With sites becoming increasingly “full” with the focus on design, regardless of the simplicity, the explosion of CSS and it’s management is burdensome. There are some tools; some processes, but working with CSS on a “code level” has still got a long way to go. Yes, there’s SASS, which can help, but you’re still dealing with a myriad of artifacts. Let’s look at a simple block, for example:
There are 3 basic elements involved: a container block, a header and a body. This is just one block with 3 different CSS declarations. On a simple site, that’s only 3 artifacts you need to:
* name
* code
* maintain
* version control
* test
Scale that effort across a decently-sized site/project and you quickly end up with an insurmountable number of artifacts. And one of the biggest challenges facing just about every programmer is coming up with names!
Name for a library. Name for a class. Name for a method. Name for a variable. Name for a stored procedure. Name for a table. Name for a view. Name for a controller. Name for a document. Name for style. In code, it can be relatively easy since it’s all function-based. CSS is a little different.
Sometimes you name it according to function, but you can’t always recognize it that way as a reference point (later on in time). For example: the function of the block above might be something quite general: “information-block”. But later on the same site, you have a similar function “information-block” that looks different.
It’s subtle. But different. So you try “light-header-information-block” and “dark-header-information-block”. Ugh. It’s getting bad, so you go with abbreviations: “lthdr-info”, “dkhdr-info”. Ugh. Worse. Maintenance nightmare. So you try a different strategy, name things according to area: “new-info-block”, “forums-info-block”. That gets wieldy, so you break up the CSS files into: news.css, forums.css, assessments.css. Inside there, you have an “info-block” definition and then just make sure you only pull in the relevant stylesheet. Meh.

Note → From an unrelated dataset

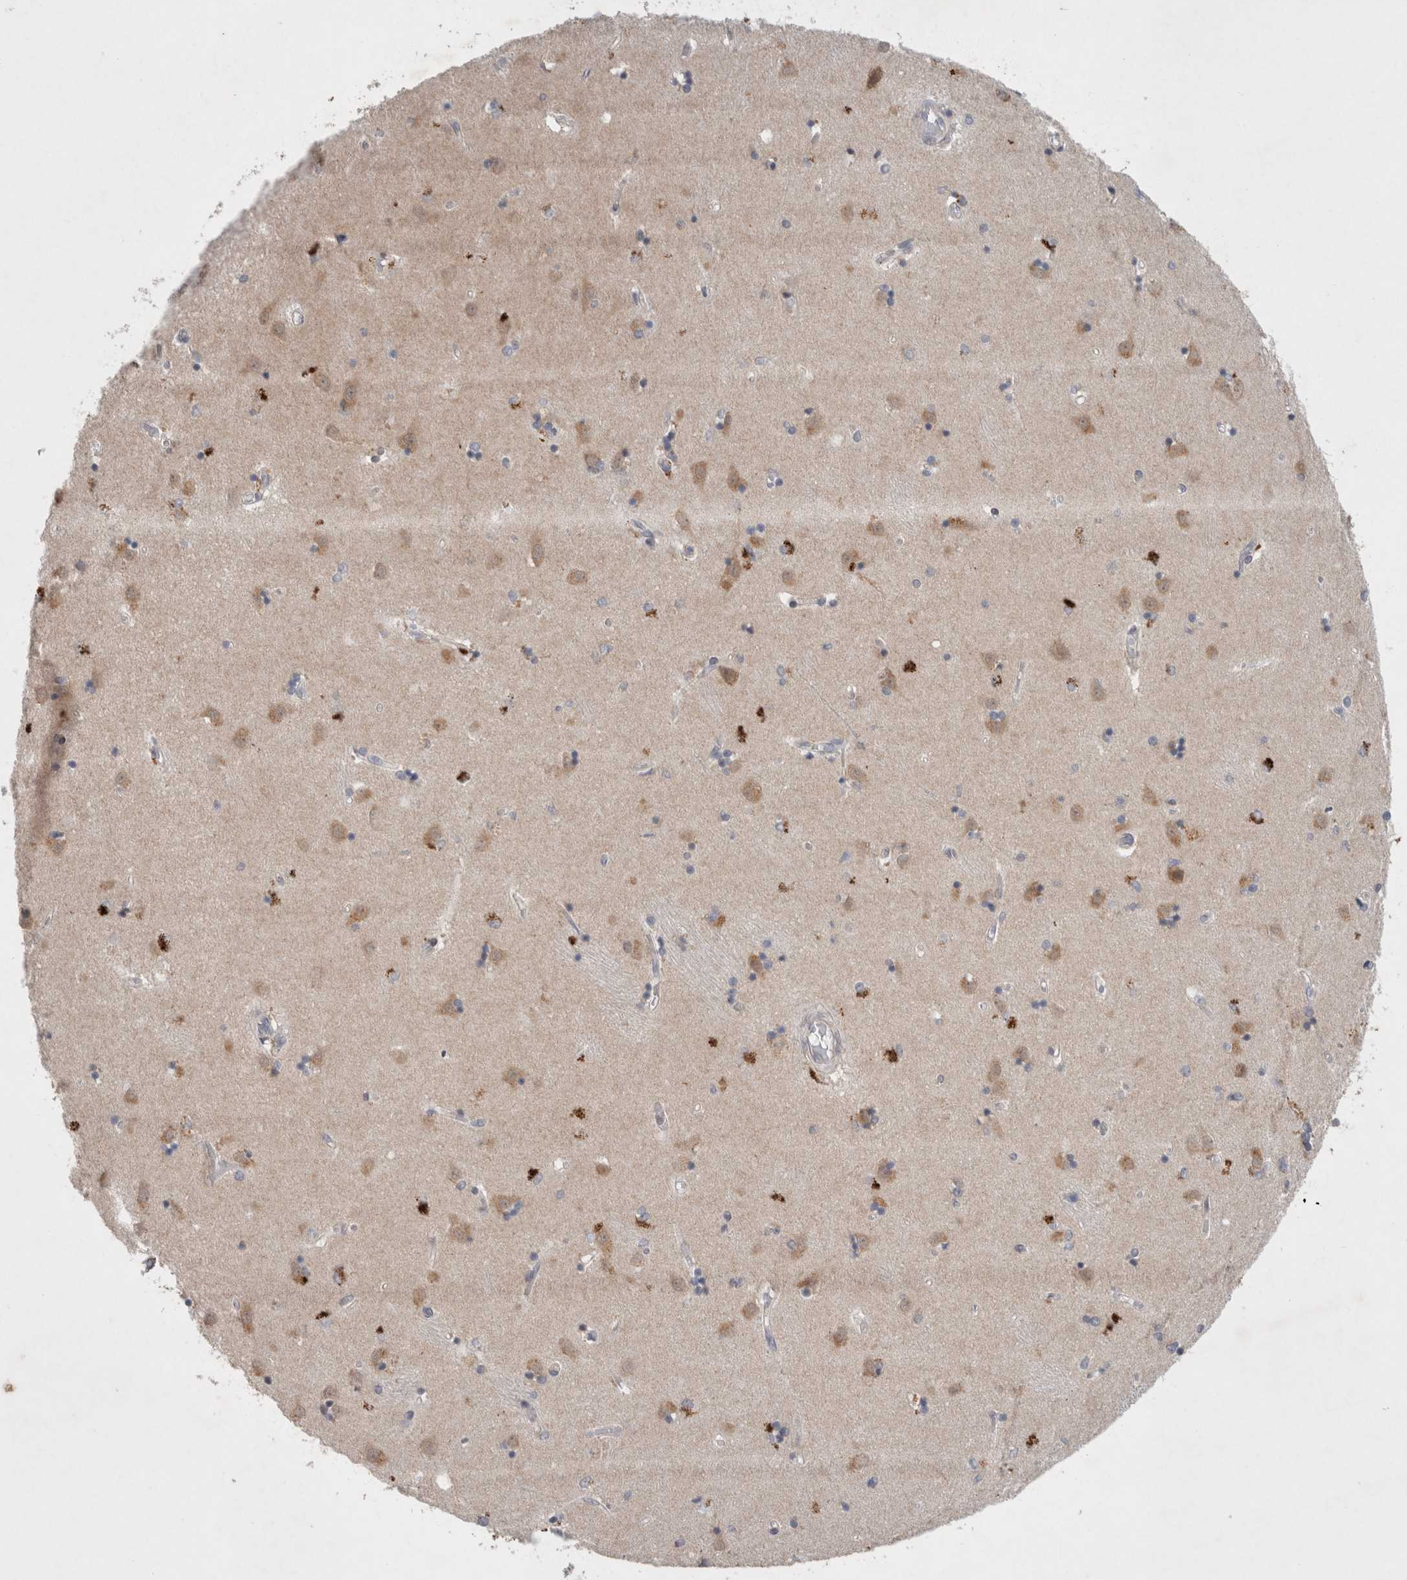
{"staining": {"intensity": "weak", "quantity": "<25%", "location": "cytoplasmic/membranous"}, "tissue": "caudate", "cell_type": "Glial cells", "image_type": "normal", "snomed": [{"axis": "morphology", "description": "Normal tissue, NOS"}, {"axis": "topography", "description": "Lateral ventricle wall"}], "caption": "The immunohistochemistry (IHC) image has no significant expression in glial cells of caudate. Nuclei are stained in blue.", "gene": "RASAL2", "patient": {"sex": "male", "age": 45}}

Then you get those general, across-the-site-but-not-always, styles. It’s not easy. Then you throw IE into the mix or vendor-specifics and.. well.. your 3 artifacts just got trickier. And then let 2 or more front-end guys loose on the same site with their own thinking and logic…
Ok. So while I don’t have a silver bullet here, I do have some strategies for dealing with the pain efficiently (as might be). Some already mentioned. Another is in the naming of sub-elements. As a guideline, I only focus on naming the bigger containing elements.
So, .info-block-wrapper { } for example. The nested elements we can always derive.
.info-block-wrapper .header {}
or
.info-block-wrapper .body {}
are easy. Even:
.info-block-wrapper div.header {}
Or just:
.info-block-wrapper div {}
where applicable.
Problem is using class=”header” and class=”body” is going to cause some issues just because they are such general names. So I prefix general names with the beloved underscore. Meh. _header and _body. As a co-operative to that guideline, I *never* define a _class style on it’s own. It’ll always be as a nested definition:
.info-block-wrapper _header {}
never
_header {}
This helps maintain some level of sanity while navigating through thousands of ephemeral definitions (yes, designs iterate way more than functional code) over the lifetime of a project with potentially as many front-end workers.
And then of course, there’s also the performance of CSS to consider. In terms of engineering, yes, CSS still has a way to mature while it also has the responsibility of being the most noticeable deliverable: a double edged sword if there ever was.